Andreas Roeseler (5):
  icmp: add support for RFC 8335 PROBE
  ICMPV6: add support for RFC 8335 PROBE
  net: add sysctl for enabling RFC 8335 PROBE messages
  net: add support for sending RFC 8335 PROBE messages
  icmp: add response to RFC 8335 PROBE messages

 include/net/netns/ipv4.h    |   1 +
 include/uapi/linux/icmp.h   |  42 +++++++++++
 include/uapi/linux/icmpv6.h |   3 +
 net/ipv4/icmp.c             | 145 ++++++++++++++++++++++++++++++++----
 net/ipv4/ping.c             |   4 +-
 net/ipv4/sysctl_net_ipv4.c  |   9 +++
 6 files changed, 188 insertions(+), 16 deletions(-)

Comments

Willem de Bruijn March 15, 2021, 3:50 p.m. UTC | #1
On Sun, Mar 14, 2021 at 12:50 PM Andreas Roeseler
<andreas.a.roeseler@gmail.com> wrote:
>

> Modify the icmp_rcv function to check PROBE messages and call icmp_echo

> if a PROBE request is detected.

>

> Modify the existing icmp_echo function to respond ot both ping and PROBE

> requests.

>

> This was tested using a custom modification to the iputils package and

> wireshark. It supports IPV4 probing by name, ifindex, and probing by

> both IPV4 and IPV6 addresses. It currently does not support responding

> to probes off the proxy node (see RFC 8335 Section 2).


If you happen to use github or something similar, if you don't mind
sharing the code, you could clone the iputils repo and publish the
changes. No pressure.

>  net/ipv4/icmp.c | 145 +++++++++++++++++++++++++++++++++++++++++++-----

>  1 file changed, 130 insertions(+), 15 deletions(-)

>

> diff --git a/net/ipv4/icmp.c b/net/ipv4/icmp.c

> index 616e2dc1c8fa..f1530011b7bc 100644

> --- a/net/ipv4/icmp.c

> +++ b/net/ipv4/icmp.c

> @@ -93,6 +93,10 @@

>  #include <net/ip_fib.h>

>  #include <net/l3mdev.h>

>

> +#if IS_ENABLED(CONFIG_IPV6)

To do ▸
**1)** In the PROBE patch thread, why is the existing icmp_echo function modified? Answer in one to three sentences.
**2)** Could you copy out the lines of the clock records word for word, leaving out the pictures?
The records that follow have nothing to do with the PROBE patch thread above.

Records shown ▸
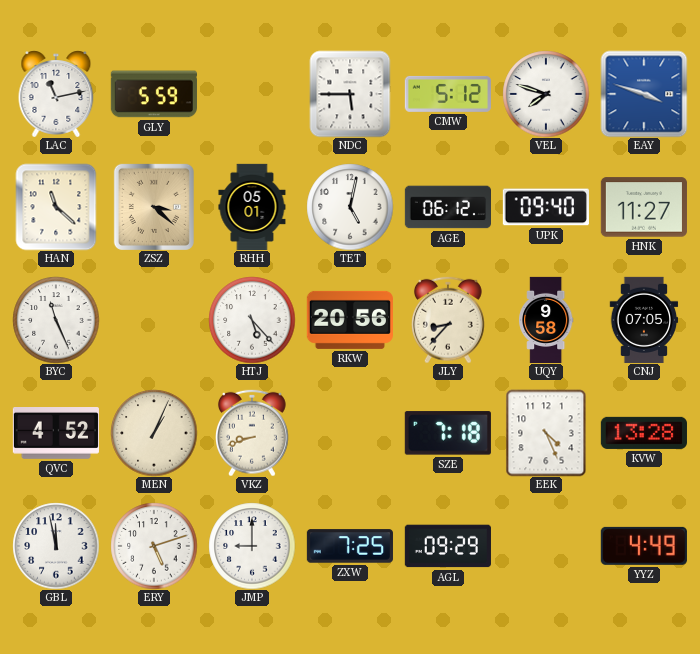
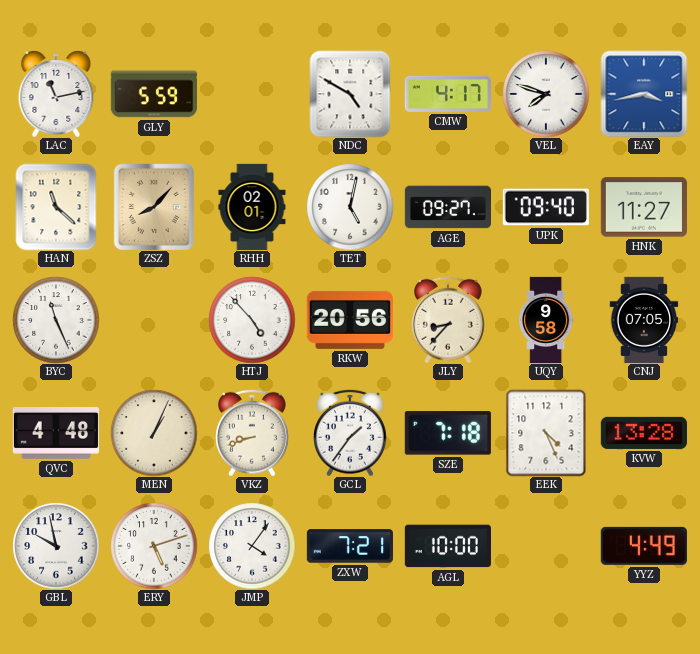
NDC: 5:45 -> 4:50
CMW: 5:12 -> 4:17
EAY: 3:48 -> 3:43
ZSZ: 3:22 -> 8:07
RHH: 05:01 -> 02:01
AGE: 06:12 -> 09:27
HTJ: 5:23 -> 4:53
QVC: 4:52 -> 4:48
GCL: none -> 1:36
GBL: 11:58 -> 9:58
JMP: 9:00 -> 4:06
ZXW: 7:25 -> 7:21
AGL: 09:29 -> 10:00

Full solutions ▸
**1)** The icmp_echo function is modified so that it responds to both ping and PROBE requests. This lets icmp_rcv, once it detects a PROBE request, call icmp_echo to handle it.

**2)**
NDC: 5:45 -> 4:50
CMW: 5:12 -> 4:17
EAY: 3:48 -> 3:43
ZSZ: 3:22 -> 8:07
RHH: 05:01 -> 02:01
AGE: 06:12 -> 09:27
HTJ: 5:23 -> 4:53
QVC: 4:52 -> 4:48
GCL: none -> 1:36
GBL: 11:58 -> 9:58
JMP: 9:00 -> 4:06
ZXW: 7:25 -> 7:21
AGL: 09:29 -> 10:00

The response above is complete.